Directions for this task:
Retype the items below word for word, leaving out the pictures.

────────

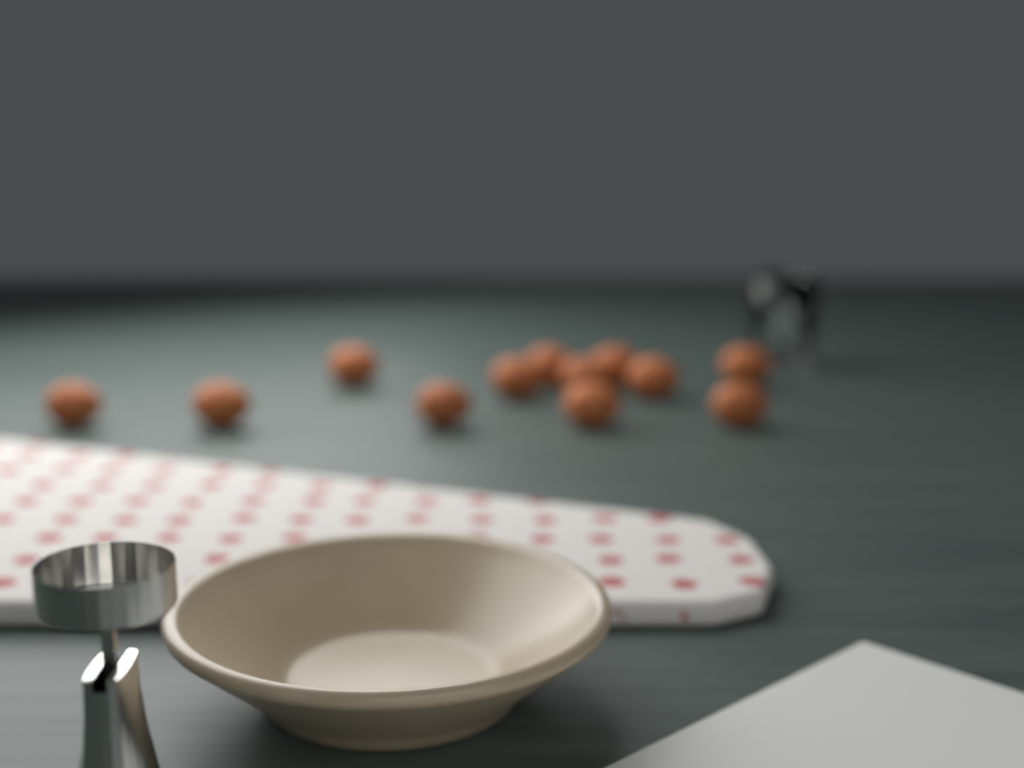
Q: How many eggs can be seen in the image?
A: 12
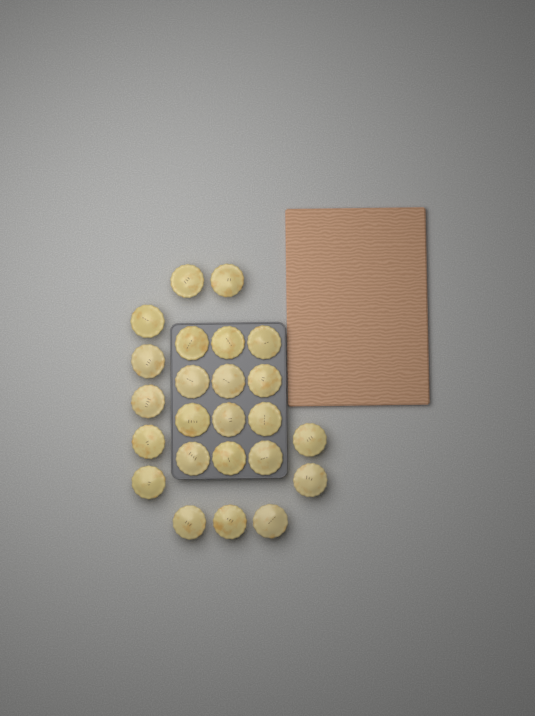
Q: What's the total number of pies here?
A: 24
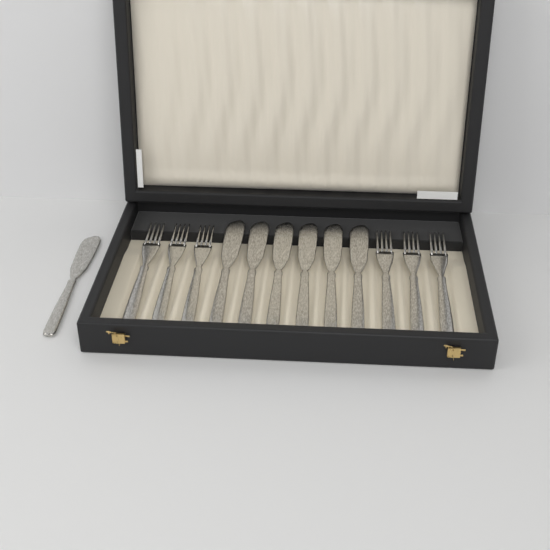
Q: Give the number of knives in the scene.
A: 7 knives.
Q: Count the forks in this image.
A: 6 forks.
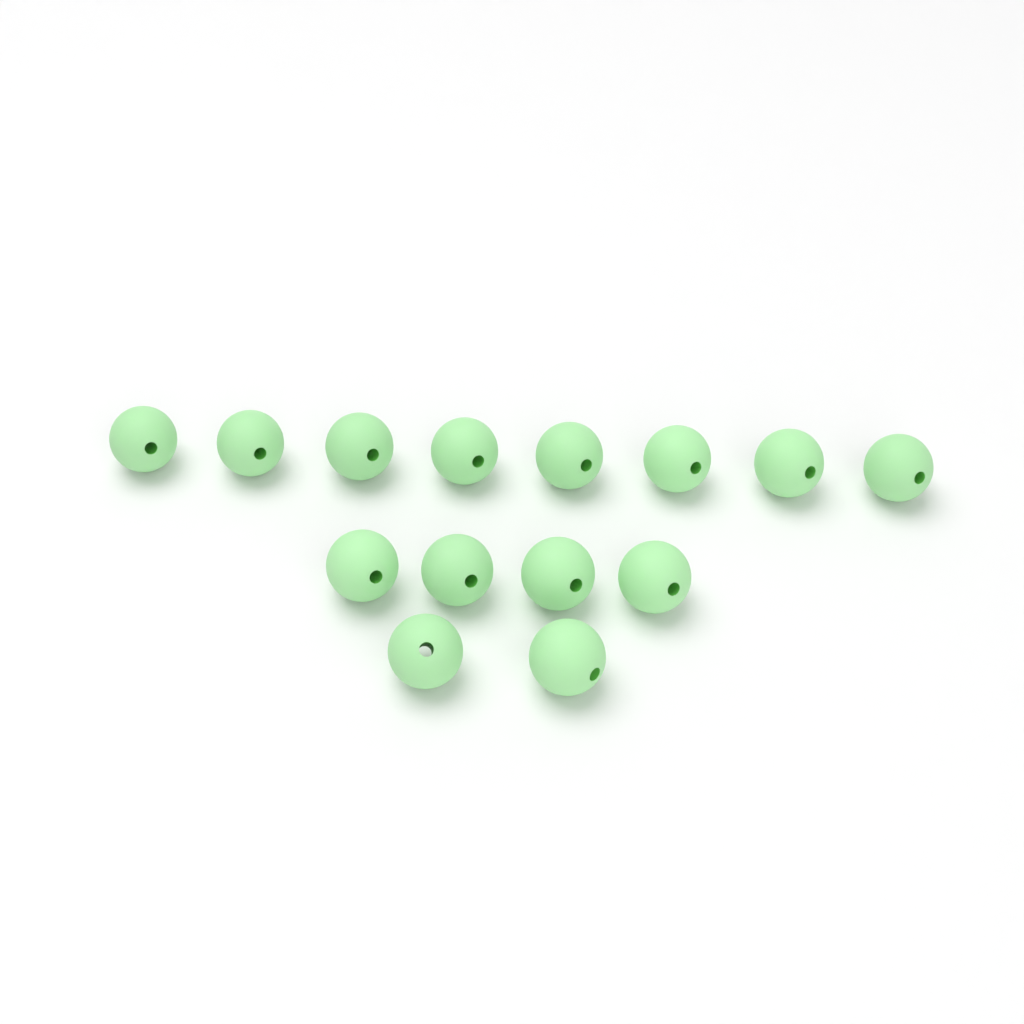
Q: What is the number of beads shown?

────────

Output for this task:
Q: How many eggs can be seen in the image?
A: 12
Q: What's the total number of pies here?
A: 24
Q: Give the number of knives in the scene.
A: 7 knives.
Q: Count the forks in this image.
A: 6 forks.
Q: What is the number of beads shown?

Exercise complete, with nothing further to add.